Instructions to follow
Report every line below that contains the string "BDPW". Copy each such line in full.

Excerpted data

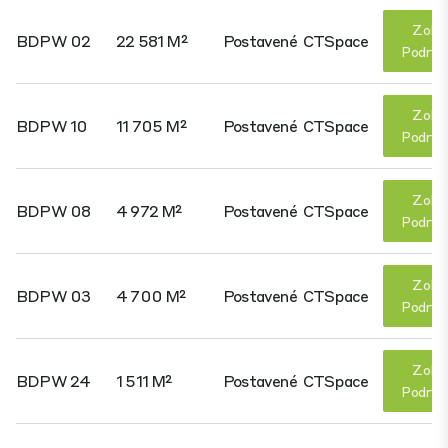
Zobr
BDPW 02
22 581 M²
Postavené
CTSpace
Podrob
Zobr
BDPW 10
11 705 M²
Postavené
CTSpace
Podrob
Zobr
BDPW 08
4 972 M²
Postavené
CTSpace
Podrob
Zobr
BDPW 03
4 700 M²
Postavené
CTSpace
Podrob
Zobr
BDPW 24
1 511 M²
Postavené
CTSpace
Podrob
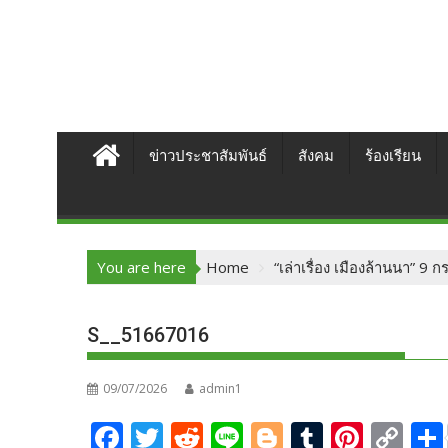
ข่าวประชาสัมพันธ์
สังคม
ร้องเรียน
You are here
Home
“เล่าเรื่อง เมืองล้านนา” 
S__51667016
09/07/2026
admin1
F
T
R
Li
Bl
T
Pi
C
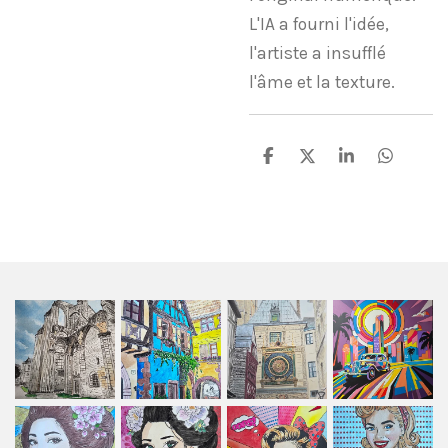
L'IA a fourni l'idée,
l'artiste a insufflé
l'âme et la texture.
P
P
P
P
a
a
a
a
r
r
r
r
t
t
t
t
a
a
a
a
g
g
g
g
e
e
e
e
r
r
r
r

---

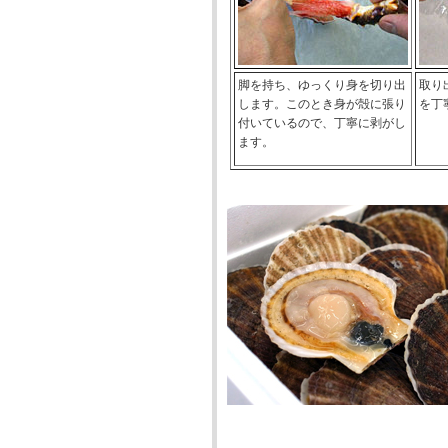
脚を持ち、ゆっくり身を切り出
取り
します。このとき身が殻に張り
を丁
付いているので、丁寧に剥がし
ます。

Completed exercise
BDPW 02
BDPW 10
BDPW 08
BDPW 03
BDPW 24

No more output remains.